In Jewish mythology, a rabbi supposedly created the golem by breathing life into a gigantic man of clay, so that the creature could serve as protection for our people against attacks. My character Rivka serves as literal protection, as bodyguard for her queen Shulamit, but she also fills the role of emotional protector.
Rivka came into my life after an extremely traumatic eighteen month period, during which:
I lost my father, my stepmother, and my paternal grandfather
A job I’d loved changed overnight into a completely different position due to a corporate decision in which, like some kind of sadistic Pokemon, it evolved into no free time, lots of driving, and contradictory directives
The community space which my primary social outlet shut down.
It all started when my car was totaled after I’d owned it for only seven weeks. Or maybe it started months before that, when a rat crawled into my car and died—on my birthday.
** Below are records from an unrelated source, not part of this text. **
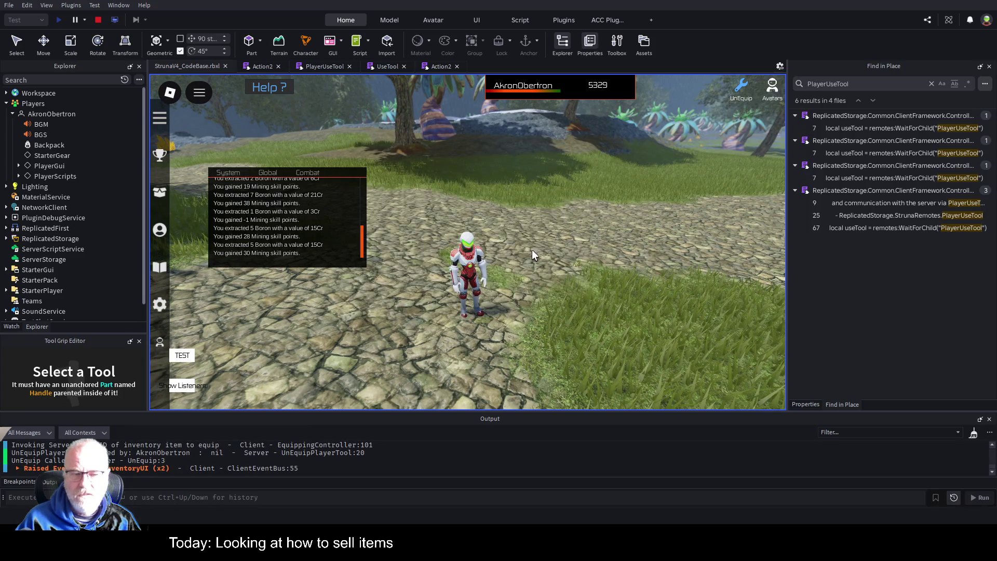
Move the chat lower, run into the market hall to the Struna Inc Buyer, and open Resources there
mouse_move(310, 208)
left_mouse_down()
mouse_move(309, 311)
mouse_move(321, 325)
left_mouse_up()
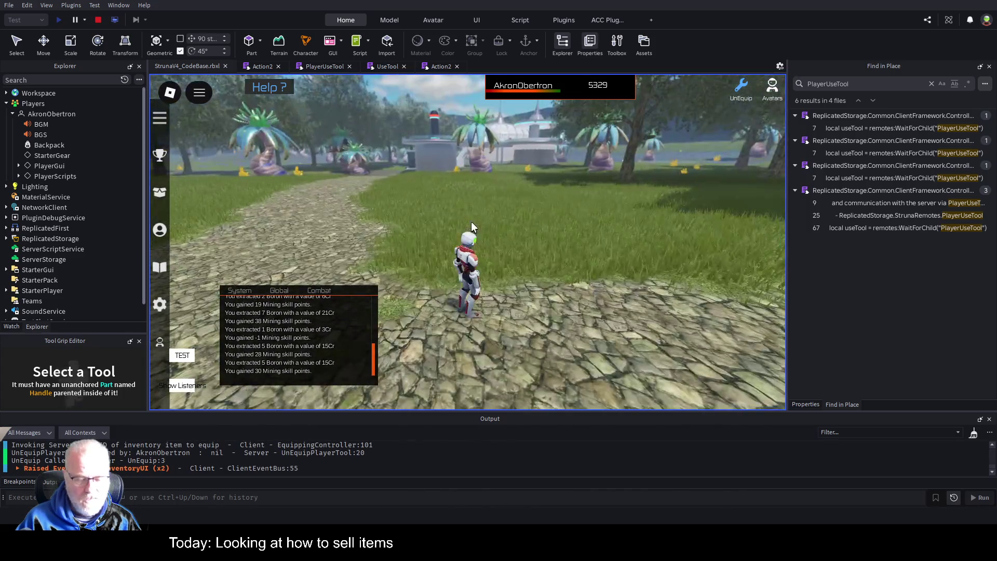
key("w")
In any case, I needed emotional rescuing by that point. And rescue me she did, just as she does Queen Shulamit in the opening pages of The Second Mango. In my desperation I clung to the operas I’d been taught as a child, and I guess Siegfried must have stuck in my head a bit. I wanted a hero like Siegfried, but I wanted her to be someone that Siegfried, unwitting symbol of Aryan “supremacy” and a misogynist to boot, wouldn’t have respected, because those were some things that always bothered me about him. So she’s an Ashkenazi Jew, like me, and female. She’s our hero. And like the rabbi in the legend, I breathed life into her so that she could begin to protect me (and the fictional character through whom I channeled my grief, Queen Shulamit.)
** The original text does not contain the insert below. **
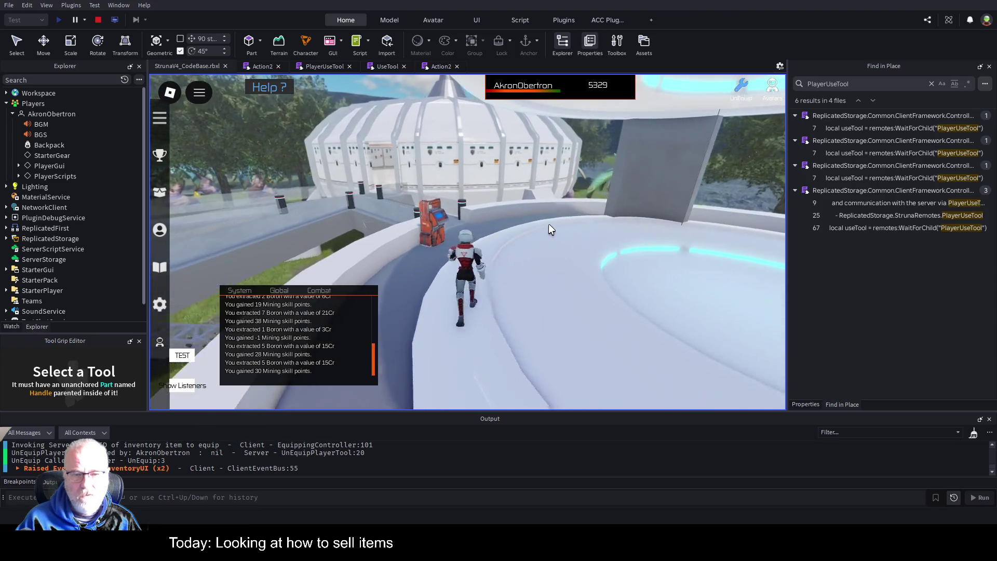
key("a")
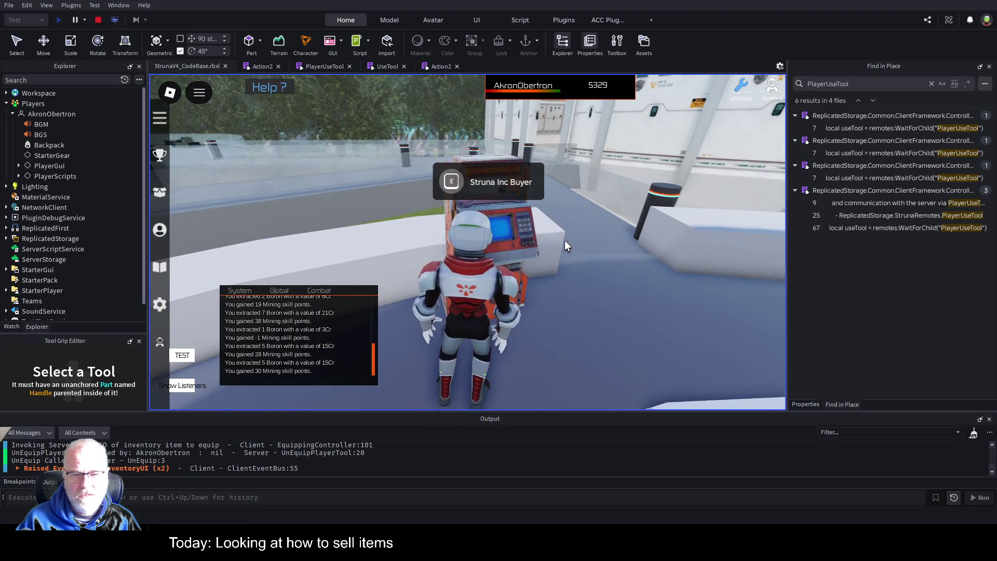
key("w")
She’s always been written a little bit like a Fictional Character who comes to “real life” to save the characters in distress—her and her dragon alongside her. The universe I write considers her a bit of a legend, larger than life, and her backstory is not only extremely theatrical and “epic”, but missing the diversity present in the rest of the text and in the real world. In this way, she represents the way all of us have beloved fictional characters we turn to in times of distress. We escape into our fandoms, deriving peace from their stories and recharging our souls.
Rivka is constantly mistaken by the other, more “realistic” fictional characters for sharing some marginalized trait with them that she does not have. In the first book (The Second Mango), the little lesbian Queen Shulamit, lonely and looking for love in a world where she can’t find any other queer women, mistakes Rivka for a gay woman because of her masculine clothing and bearing. In the second book (Climbing the Date Palm, due out July 2014), the bisexual Prince Kaveh thinks Rivka, who at this point is not only passing for male but makes no secret of her male partner, is another man with interest in men (whether bisexual or gay is not the point.) In the third book, which is still in progress, the young trans boy Micah reads Rivka as female-to-male, like he is.
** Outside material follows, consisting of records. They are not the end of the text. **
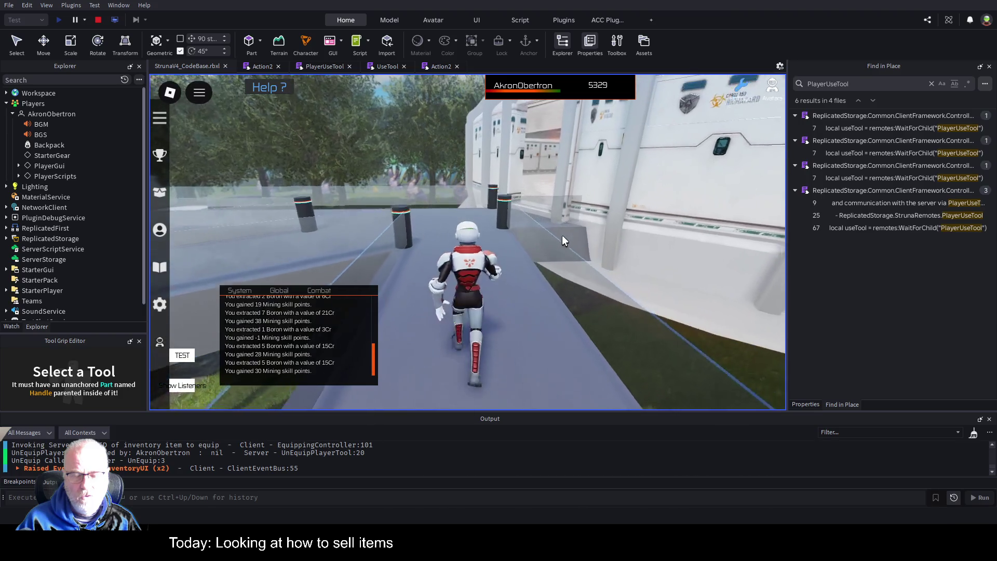
key("d")
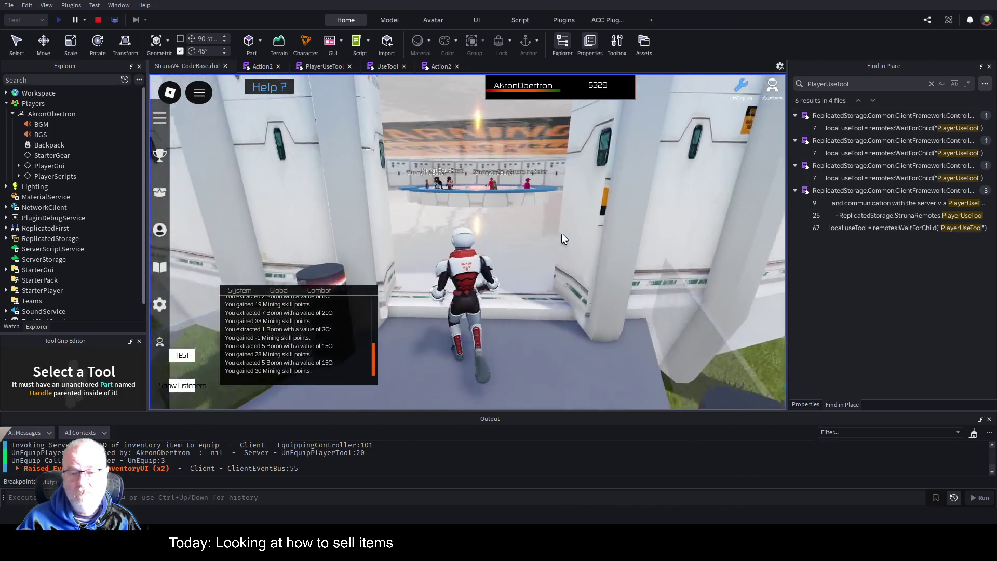
key("w")
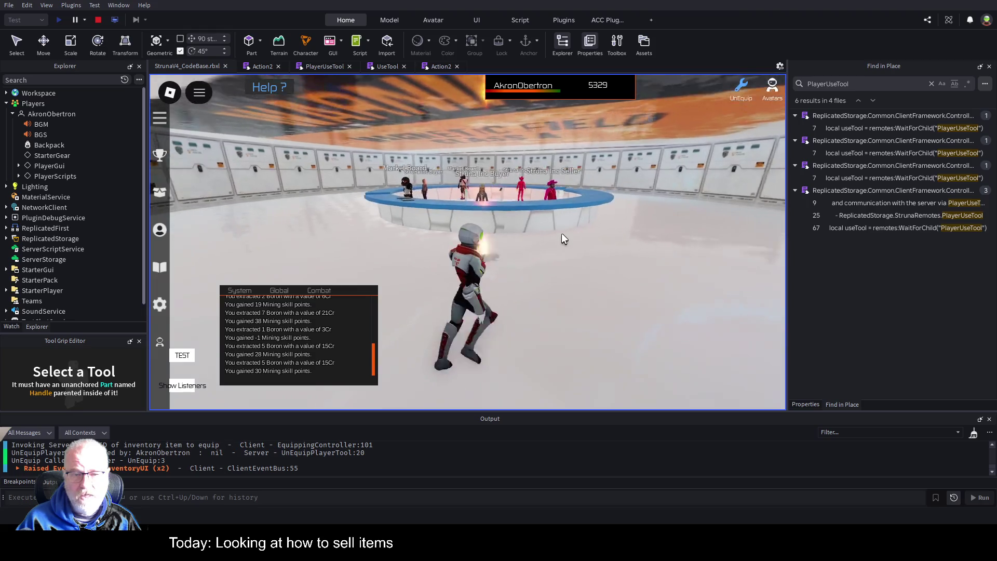
key("w")
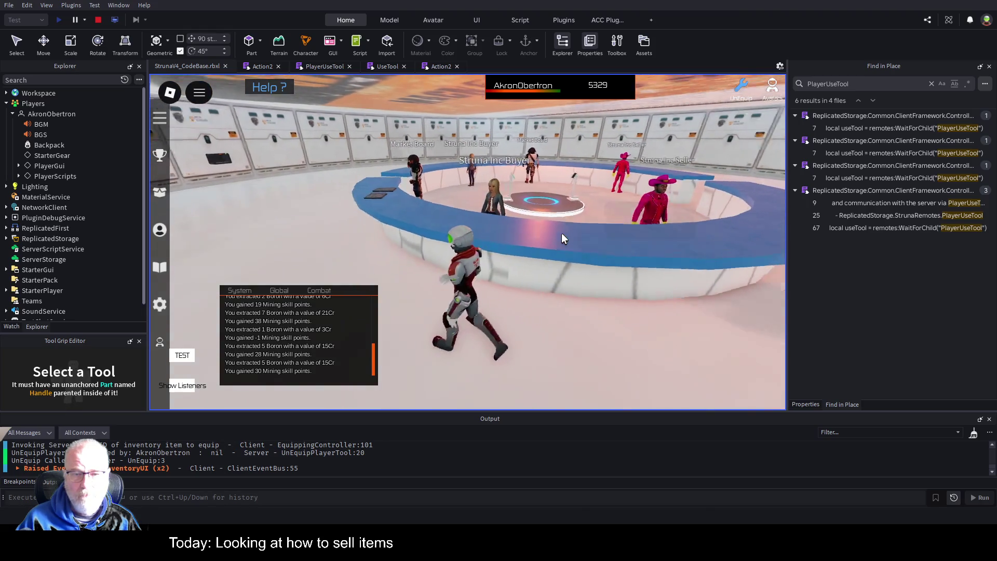
key("w")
In other words, Shulamit, Kaveh, and Micah are like all of us queer people in fandom, reading a cisgender heterosexual character as having some of our own traits, because we’re so desperate for representation, desperate for a spec fic hero to have that thing in common with us that sets us so apart from ordinary society. And Rivka does what any good ally should do — encourages these other characters to find that strength within themselves, comforting them and showing them how to be their own heroes. That’s what some of us are getting out of the fictional characters we pretend are lesbians, or gay men, or transgender like we are.